И не хочу этого знать, и продолжаю видеть убегающий коридор и в конце его – уходящего писателя.
… – Закрывайте за собой дверь, господин, это, кажется, не так трудно…
Холодное дуновение, возня и вздохи, старчески закашлялась собака за чьим-то баулом. Нехорошо, очень нехорошо, царапает, будто по сердцу, шаркающая гвоздем по цементному полу подошва, а рассвет никогда не наступит, и невозможно улечься на этой проклятой тележке, никак не забудешься сном, и какие странные бывают сны, и если рассказывать мое свидание с Олешей, нужно больше художественных подробностей, иначе выйдет неправдоподобно, нереально.

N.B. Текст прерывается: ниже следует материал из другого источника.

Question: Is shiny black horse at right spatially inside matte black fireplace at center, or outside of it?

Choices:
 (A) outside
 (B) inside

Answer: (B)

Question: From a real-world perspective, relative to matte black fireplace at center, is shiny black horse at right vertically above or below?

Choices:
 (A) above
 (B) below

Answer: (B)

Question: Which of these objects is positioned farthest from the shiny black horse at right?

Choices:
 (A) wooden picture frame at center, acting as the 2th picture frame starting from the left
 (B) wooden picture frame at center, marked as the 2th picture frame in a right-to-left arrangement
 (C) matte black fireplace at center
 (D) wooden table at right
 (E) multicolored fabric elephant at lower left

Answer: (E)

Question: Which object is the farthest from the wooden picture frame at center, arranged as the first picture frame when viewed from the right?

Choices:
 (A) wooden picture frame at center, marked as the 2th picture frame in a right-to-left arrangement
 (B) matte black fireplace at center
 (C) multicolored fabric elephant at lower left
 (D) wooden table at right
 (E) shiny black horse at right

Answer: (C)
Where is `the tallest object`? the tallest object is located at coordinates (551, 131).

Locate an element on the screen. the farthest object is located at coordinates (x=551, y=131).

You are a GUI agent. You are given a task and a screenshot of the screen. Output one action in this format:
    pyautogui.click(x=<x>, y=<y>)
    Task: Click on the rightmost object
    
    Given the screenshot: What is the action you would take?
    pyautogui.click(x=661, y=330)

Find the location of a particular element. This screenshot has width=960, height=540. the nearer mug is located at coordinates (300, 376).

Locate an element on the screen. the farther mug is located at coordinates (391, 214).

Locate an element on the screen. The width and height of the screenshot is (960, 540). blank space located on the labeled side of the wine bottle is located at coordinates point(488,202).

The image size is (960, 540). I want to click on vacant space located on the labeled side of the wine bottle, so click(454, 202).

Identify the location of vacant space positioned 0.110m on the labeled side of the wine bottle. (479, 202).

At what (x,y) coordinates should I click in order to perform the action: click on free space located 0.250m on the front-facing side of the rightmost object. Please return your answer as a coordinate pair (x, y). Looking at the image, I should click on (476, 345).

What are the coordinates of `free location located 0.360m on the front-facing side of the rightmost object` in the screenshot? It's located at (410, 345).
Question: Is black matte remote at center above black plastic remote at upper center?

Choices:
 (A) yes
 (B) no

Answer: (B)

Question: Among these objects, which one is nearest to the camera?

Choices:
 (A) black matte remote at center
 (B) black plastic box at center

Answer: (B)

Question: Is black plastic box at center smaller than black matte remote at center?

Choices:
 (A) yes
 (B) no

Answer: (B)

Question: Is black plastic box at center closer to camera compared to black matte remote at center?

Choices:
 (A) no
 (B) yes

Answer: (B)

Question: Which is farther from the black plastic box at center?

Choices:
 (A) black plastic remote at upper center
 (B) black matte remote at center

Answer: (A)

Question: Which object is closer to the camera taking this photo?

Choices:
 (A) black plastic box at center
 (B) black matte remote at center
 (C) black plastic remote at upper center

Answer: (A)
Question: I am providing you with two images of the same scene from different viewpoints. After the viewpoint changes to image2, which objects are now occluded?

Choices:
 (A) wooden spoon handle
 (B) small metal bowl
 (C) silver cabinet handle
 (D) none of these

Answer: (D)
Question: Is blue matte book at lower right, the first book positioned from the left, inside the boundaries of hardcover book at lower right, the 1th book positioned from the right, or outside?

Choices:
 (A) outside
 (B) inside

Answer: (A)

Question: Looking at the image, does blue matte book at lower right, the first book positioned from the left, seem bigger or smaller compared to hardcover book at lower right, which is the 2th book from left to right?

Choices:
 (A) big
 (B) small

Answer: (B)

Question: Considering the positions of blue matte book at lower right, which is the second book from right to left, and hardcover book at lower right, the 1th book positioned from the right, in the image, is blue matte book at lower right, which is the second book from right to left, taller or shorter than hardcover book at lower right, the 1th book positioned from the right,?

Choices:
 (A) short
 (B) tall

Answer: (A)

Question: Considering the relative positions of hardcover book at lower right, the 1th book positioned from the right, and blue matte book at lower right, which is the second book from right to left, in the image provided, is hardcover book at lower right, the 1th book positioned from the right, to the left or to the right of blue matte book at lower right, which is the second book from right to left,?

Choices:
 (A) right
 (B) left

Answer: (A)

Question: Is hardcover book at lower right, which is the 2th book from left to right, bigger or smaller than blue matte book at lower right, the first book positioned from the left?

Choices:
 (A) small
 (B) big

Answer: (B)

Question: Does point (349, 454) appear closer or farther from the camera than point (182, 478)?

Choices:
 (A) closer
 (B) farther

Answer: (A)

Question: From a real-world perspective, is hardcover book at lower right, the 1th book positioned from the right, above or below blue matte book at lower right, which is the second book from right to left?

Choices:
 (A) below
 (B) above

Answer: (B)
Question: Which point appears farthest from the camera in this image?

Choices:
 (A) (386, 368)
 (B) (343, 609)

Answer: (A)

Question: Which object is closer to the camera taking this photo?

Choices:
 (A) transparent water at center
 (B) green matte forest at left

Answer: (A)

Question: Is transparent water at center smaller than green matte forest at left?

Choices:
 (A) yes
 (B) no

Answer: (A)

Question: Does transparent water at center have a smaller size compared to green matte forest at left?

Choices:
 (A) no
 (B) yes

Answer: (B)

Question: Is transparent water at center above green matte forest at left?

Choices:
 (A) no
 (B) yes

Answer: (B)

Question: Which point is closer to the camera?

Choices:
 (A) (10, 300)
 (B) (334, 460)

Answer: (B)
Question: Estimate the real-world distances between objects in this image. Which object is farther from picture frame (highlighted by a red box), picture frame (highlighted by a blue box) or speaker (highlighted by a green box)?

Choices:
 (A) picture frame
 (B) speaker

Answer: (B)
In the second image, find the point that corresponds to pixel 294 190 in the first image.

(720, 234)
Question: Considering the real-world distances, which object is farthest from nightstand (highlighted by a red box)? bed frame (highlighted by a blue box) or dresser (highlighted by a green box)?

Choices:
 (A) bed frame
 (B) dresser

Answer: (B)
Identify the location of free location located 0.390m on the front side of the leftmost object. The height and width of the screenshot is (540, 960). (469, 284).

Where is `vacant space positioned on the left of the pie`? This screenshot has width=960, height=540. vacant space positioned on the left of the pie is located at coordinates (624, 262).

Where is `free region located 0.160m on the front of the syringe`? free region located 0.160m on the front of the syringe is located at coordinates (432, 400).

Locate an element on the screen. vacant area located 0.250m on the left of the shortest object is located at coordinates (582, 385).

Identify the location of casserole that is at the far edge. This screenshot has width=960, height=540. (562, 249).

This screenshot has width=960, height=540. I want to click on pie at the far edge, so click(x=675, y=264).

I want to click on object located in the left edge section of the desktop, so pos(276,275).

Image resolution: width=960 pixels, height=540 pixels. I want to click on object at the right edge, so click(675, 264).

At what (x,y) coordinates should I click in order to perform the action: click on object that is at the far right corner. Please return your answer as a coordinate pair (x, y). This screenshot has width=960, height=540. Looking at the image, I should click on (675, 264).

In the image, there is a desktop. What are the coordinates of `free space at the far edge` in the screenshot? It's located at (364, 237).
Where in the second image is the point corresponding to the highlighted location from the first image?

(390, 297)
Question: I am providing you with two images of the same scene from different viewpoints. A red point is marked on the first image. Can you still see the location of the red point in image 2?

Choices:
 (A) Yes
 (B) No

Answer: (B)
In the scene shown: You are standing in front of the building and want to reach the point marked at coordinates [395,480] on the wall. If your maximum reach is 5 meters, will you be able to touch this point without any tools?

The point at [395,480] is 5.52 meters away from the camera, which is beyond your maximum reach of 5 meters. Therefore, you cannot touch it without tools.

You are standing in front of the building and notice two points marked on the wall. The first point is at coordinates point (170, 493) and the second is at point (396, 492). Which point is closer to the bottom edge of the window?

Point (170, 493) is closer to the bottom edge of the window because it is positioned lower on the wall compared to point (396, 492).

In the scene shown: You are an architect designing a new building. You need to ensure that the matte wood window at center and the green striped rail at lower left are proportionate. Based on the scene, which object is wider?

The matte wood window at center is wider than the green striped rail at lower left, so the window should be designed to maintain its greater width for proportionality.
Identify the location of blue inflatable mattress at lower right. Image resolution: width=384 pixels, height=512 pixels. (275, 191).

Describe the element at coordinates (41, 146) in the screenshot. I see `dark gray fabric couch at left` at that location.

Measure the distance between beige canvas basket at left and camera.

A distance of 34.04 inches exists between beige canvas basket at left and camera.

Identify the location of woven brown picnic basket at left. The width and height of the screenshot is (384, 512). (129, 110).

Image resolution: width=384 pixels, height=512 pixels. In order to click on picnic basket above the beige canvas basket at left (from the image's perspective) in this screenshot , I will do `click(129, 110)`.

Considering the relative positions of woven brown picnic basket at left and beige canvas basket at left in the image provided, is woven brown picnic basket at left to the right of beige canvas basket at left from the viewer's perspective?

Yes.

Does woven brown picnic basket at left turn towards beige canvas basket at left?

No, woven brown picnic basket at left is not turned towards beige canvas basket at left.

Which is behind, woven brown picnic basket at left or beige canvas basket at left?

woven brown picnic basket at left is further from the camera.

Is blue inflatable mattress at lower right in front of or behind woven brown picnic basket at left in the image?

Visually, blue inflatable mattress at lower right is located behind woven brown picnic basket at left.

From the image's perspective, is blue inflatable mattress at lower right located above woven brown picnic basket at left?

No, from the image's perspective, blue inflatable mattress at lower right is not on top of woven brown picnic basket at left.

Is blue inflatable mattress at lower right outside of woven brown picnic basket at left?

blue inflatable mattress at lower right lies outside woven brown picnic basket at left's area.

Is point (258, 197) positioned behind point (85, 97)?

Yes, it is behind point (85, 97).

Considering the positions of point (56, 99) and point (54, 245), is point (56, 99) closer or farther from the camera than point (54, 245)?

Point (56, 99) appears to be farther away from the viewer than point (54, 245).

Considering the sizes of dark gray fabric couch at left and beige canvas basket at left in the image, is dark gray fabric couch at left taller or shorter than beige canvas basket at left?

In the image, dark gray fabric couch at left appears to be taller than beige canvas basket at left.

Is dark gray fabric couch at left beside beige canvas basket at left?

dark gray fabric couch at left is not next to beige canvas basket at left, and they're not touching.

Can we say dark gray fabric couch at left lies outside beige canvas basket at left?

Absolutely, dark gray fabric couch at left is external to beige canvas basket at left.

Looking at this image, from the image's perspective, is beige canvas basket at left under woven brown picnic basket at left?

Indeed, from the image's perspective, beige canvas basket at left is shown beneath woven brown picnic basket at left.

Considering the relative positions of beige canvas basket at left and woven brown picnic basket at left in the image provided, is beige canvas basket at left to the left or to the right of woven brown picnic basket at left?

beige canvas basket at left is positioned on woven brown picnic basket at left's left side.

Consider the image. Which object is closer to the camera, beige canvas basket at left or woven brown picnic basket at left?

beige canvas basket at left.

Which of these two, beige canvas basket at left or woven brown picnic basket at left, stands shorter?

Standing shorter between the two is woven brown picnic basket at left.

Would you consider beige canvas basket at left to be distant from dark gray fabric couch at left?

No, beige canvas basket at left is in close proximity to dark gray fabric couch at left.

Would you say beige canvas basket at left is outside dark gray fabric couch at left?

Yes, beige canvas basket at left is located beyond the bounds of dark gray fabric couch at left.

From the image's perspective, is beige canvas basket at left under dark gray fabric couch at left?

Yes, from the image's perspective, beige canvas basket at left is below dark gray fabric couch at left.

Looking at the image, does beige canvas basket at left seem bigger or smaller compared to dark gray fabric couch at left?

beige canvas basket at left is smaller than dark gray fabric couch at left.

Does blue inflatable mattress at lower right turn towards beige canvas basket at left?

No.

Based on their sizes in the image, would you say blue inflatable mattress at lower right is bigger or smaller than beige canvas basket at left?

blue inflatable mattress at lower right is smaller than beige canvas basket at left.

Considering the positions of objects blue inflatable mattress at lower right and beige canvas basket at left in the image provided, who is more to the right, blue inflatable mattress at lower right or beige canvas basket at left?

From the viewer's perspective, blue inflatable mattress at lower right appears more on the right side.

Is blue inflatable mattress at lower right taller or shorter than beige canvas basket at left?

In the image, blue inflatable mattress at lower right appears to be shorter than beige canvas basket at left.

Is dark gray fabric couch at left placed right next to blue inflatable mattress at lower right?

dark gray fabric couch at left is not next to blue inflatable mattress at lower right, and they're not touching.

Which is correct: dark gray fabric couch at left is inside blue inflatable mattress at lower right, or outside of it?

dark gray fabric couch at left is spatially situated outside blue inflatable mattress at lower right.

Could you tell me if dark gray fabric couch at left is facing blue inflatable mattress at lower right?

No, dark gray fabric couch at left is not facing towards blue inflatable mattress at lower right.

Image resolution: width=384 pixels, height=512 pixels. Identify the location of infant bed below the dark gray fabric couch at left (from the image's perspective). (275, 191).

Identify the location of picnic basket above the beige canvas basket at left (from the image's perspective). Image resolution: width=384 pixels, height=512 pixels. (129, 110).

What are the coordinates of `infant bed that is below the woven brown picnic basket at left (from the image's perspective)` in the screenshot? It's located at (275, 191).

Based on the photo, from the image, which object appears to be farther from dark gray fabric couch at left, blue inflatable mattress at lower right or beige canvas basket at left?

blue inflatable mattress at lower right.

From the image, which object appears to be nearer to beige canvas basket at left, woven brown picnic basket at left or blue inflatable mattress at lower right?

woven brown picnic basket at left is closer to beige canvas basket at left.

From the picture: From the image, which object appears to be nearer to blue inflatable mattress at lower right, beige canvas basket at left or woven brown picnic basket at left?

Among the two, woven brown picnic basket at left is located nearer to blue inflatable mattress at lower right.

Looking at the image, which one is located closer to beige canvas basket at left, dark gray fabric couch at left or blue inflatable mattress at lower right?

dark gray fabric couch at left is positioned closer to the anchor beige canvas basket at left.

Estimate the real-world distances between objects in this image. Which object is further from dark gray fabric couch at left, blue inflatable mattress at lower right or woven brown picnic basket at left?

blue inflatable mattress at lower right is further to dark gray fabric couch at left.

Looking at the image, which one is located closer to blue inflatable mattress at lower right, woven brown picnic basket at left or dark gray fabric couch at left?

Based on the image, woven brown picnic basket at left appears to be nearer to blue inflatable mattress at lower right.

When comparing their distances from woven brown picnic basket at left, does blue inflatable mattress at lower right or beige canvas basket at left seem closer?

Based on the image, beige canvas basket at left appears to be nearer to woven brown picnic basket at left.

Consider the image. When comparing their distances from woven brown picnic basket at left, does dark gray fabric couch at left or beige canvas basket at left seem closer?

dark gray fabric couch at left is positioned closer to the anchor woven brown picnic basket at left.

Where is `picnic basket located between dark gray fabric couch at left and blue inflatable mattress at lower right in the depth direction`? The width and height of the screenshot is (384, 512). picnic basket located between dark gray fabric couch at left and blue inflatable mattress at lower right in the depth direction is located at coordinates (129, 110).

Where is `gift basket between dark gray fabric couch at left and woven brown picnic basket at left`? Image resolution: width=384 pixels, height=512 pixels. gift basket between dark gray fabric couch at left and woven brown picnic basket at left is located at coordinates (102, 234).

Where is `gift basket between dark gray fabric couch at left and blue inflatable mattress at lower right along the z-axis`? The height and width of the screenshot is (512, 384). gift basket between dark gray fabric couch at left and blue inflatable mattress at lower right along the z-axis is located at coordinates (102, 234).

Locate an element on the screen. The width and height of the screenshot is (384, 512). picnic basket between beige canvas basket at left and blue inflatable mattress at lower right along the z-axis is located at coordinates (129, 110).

А жандарм, который не хотел пропустить меня на вокзал, наверно, настоящий. Он проходит сейчас, лавируя между чемоданами, протянутыми ногами и столиками: верно, идет вздремнуть, утомившись; значит, уже три часа и через час – полтора наступит, пожалуй, рассвет.
А сейчас ни ночь, ни рассвет, а черт знает, что такое – будто светится темная сырость по углам и сереют пыль и наши испарения под потолком. Сияет синяя лампочка над журнальным киоском – от каких еще аэропланов тут надо спасаться? – выхватывает из сереющей массы газетные заголовки и какого-то дядю во фраке на большой, в пол-листа, карикатуре.
Сколько заголовков, и лозунгов, и девизов бегут ступеньками, расходятся уголочками, теряются в мутной темноте…
Для чего же над нашей нищетой и ничтожество над нашими распростертыми в прахе телами, над узлами и чемоданами, над хаосом столиков и тележек возвышается, господствуя, эта велеречивая, но уже надломленная иллюзия?
Вдруг они заговорят, эти девизы и лозунги, вещая из громкоговорителя, возглашавшего до сих пор, что мест в гостиницах нет и прибывающим предлагается ночевать на вокзале:
«Мы победим, потому что мы богаты». «Нет места панике». «Бомбардировка предместий Берлина»… бомбы сыплются на обезумевший город, дома валятся, как карточные, дым застилает небо…
Но не надо про газетную выставку, все равно выходит выдумка… и слишком литературно. И никак нельзя – о том, что за спиной у меня клетка для кур с толстыми камышовыми прутьями и большой белый попугай высовывает из нее огненный хохолок и время от времени говорит, картавя: «С добрым утром, господа, с добрым утром», – и кудахчет по– куриному… и в полночь веселая гармоника уезжающих куда-то молодцов-авиаторов – над всей этой суетой и несчастьем…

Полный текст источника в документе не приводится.